«Angriff!», heult mein Jüngster in seiner grössten Lautstärke und stürmt mit gezücktem Schwert vom Garten quer durch die Küche und zur Haustüre hinaus. Zwei weitere Buben hetzen hinterher. Kopfschüttelnd rühre ich weiter in der Quittenpäschtlimasse. 

Schlachtgeheul dringt nun von der Strasse durch die offene Haustüre. «Du bisch tot!» «Nei, ich han dir zerscht de Chopf abgschlage!» Da trampeln etliche Füsse die Treppe herunter vom ersten Stock. «Schnäll, mir müend en Überraschigsagriff mache, suscht verlüred mer die beschte Ritter!»

Die Lausbuben, denke ich, haben doch glatt vorgängig die Badezimmertür geöffnet, damit sie ungesehen durch die Scheune über den Balkon ins Haus gelangen können. Gottlob sass nicht eine meiner Töchter auf dem Klo. Sie hätten den neun Giele einen eigenen Marsch geblasen und garantiert das Kriegsgeschehen aufgemischt.  


Draussen ertönen dumpfe Schläge, Klirren, Geschrei und tobendes Brüllen (meist von Jonatas, insbesondere wenn er verliert). Ergänzt mit gewöhnungsbedürftiger Wortwahl. Drei behelmte Krieger spurten nun halsbrecherisch zurück in den Garten (natürlich durch die Küche). Bepackt mit Holzbeil, Steinschleuder (gottlob mit ausgeleiertem Gummi) und umfunktionierten Stecken aus dem Wald – sie sind nun Raketenwerfer.

Ich rühre noch immer in meiner Pfanne. Aus dem Küchenfenster sehe ich, wie die Fliehenden mit Maisgeschossen (Bubenmütter wissen wie das geht: Am einen Ende einer Kartonröhre einen Ballon überstülpen und mit Klebeband umwickeln, Maiskorn rein, Ballon­ende ziehen und spicken lassen – piesackt wirklich) bombardiert werden. Zeternd suchen sie Zuflucht in ihrer Burg.

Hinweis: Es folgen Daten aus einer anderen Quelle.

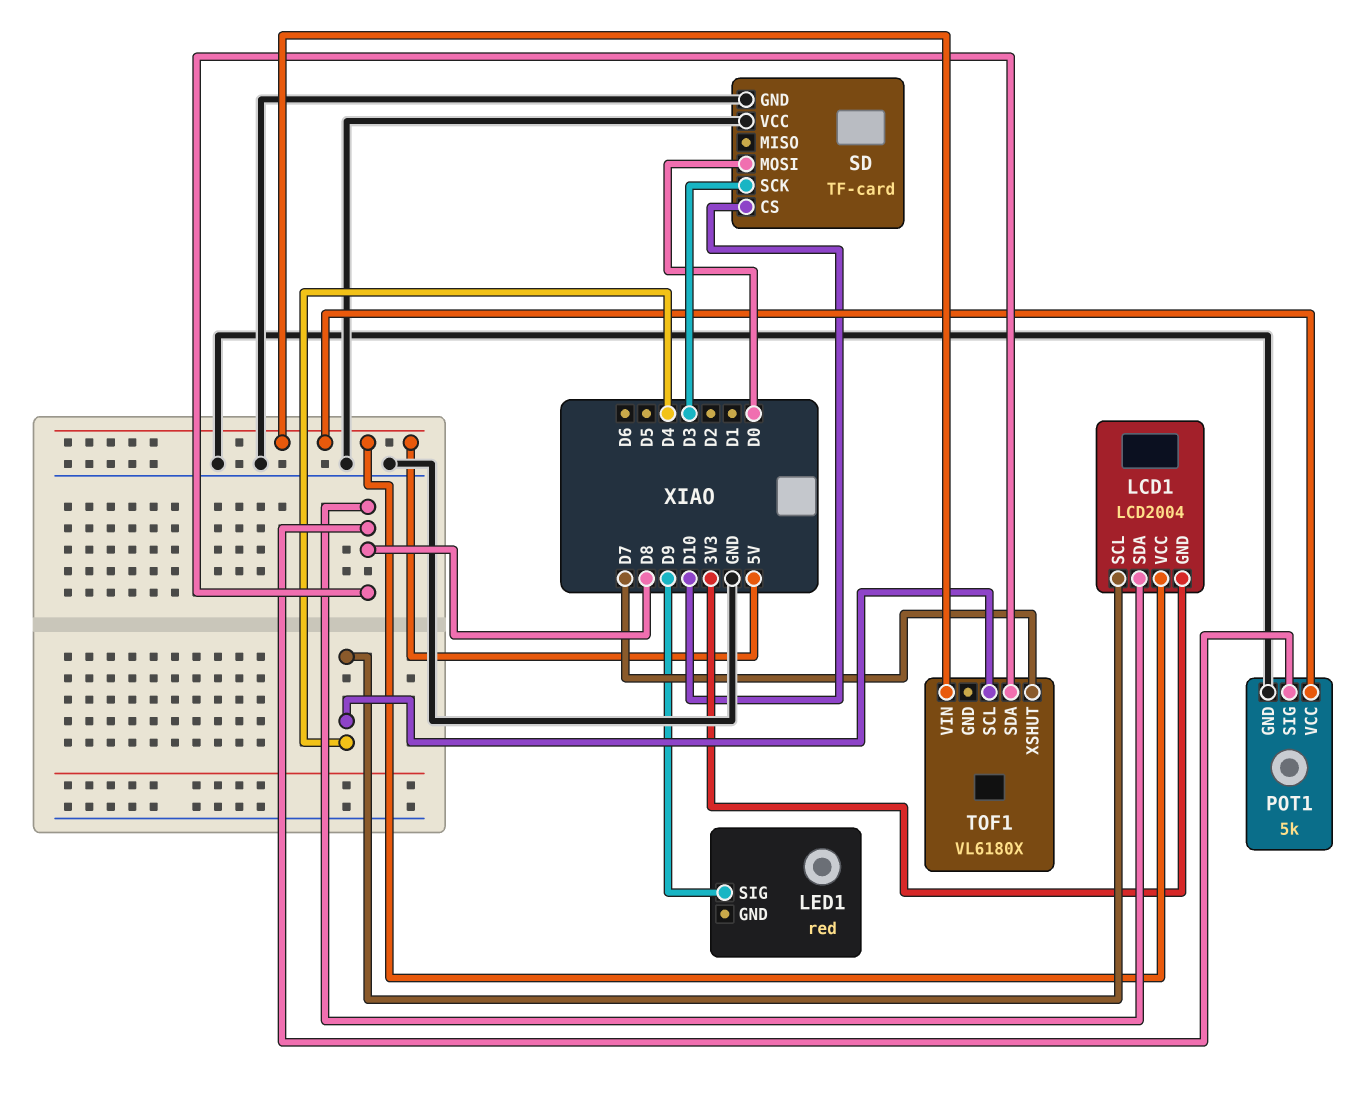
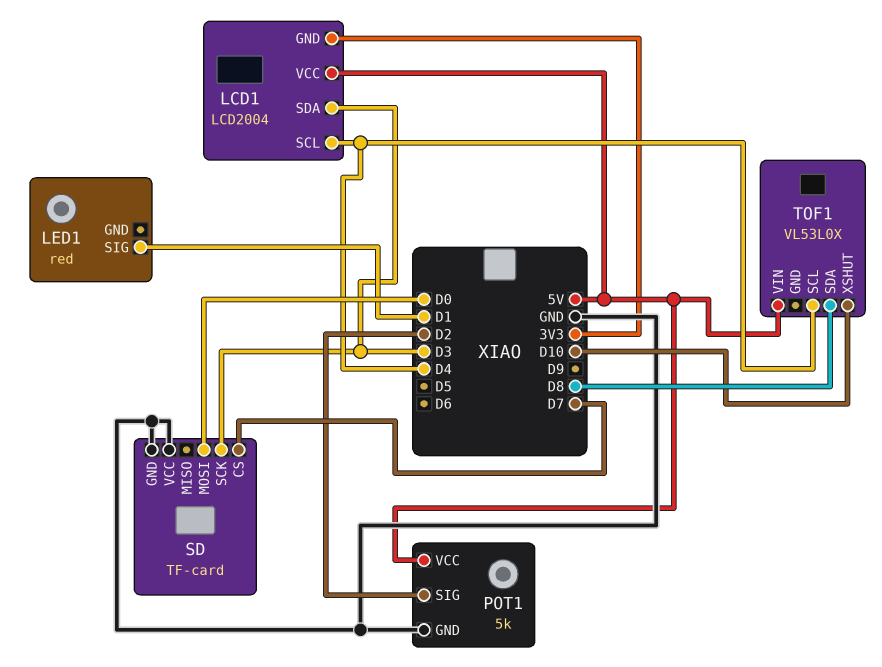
LCD1 pin SDA: D8 -> D3
LED1 pin SIG: D9 -> D1
POT1 pin SIG: D8 -> D2
SD pin CS: D10 -> D7
TOF1: VL6180X -> VL53L0X
TOF1 pin XSHUT: D7 -> D10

Da schleppen die Jüngsten einen Verletzten in die Küche. «Sis Bei isch abbroche», erklärt mir Jonatas sachlich. «Chasch du das verbinde?». Ich schiebe meinen Topf zur Seite und mache mit grosszügig eingesetztem Verbandsmaterial den vermeintlich abgebrochenen Unterschenkel wieder am Oberschenkel fest. Scheint zu klappen. Der Patient kann auf jeden Fall wieder humpeln.

Dann häufen sich die echten Verletzungen. Pflaster und tröstende Worte sind gefragt. Mein Zeichen, dass eine Zvierizyt allen die willkommene Kampfpause ermöglicht ohne Verliererstatus. Sie sehen mitgenommen aus. Verschwitzt, verschmutzt, verstrublet. Doch in diesem Moment herrscht einhelliger Frieden. Sie erzählen sich die besten, erlebten Kampfmomente. In wunderbar imitierter Männerpose. Untermalt mit wichtig erscheinender, tiefer gestellten, Stimme. Ausnahmslos alle. Auch die Kindergärtner piepsen nicht mehr.


Ich gestehe, ich bin nicht mehr fassungslos. Denn ich bin Mutter von drei Söhnen. Vor allem die beiden Jüngeren sind kampf-erprobt. Die zahllos ausgefochtenen Gefechte übersteigen zwar mein Verständnis. Ebenso ihre 
Fähigkeit, aus allem eine Waffe zu produzieren. Doch alle Ablenkungsmanöver sind weitgehend gescheitert.


Erleichtert stelle ich fest, dass da auch andere Mütter ihre taktischen Feldzüge angepasst haben. Kapitulation zugunsten Erhaltung eigener Kraftreserven. So ziehen wir halt in Dickbuch eine Truppe fähiger Krieger auf. Das wird zumindest Ueli Maurer freuen.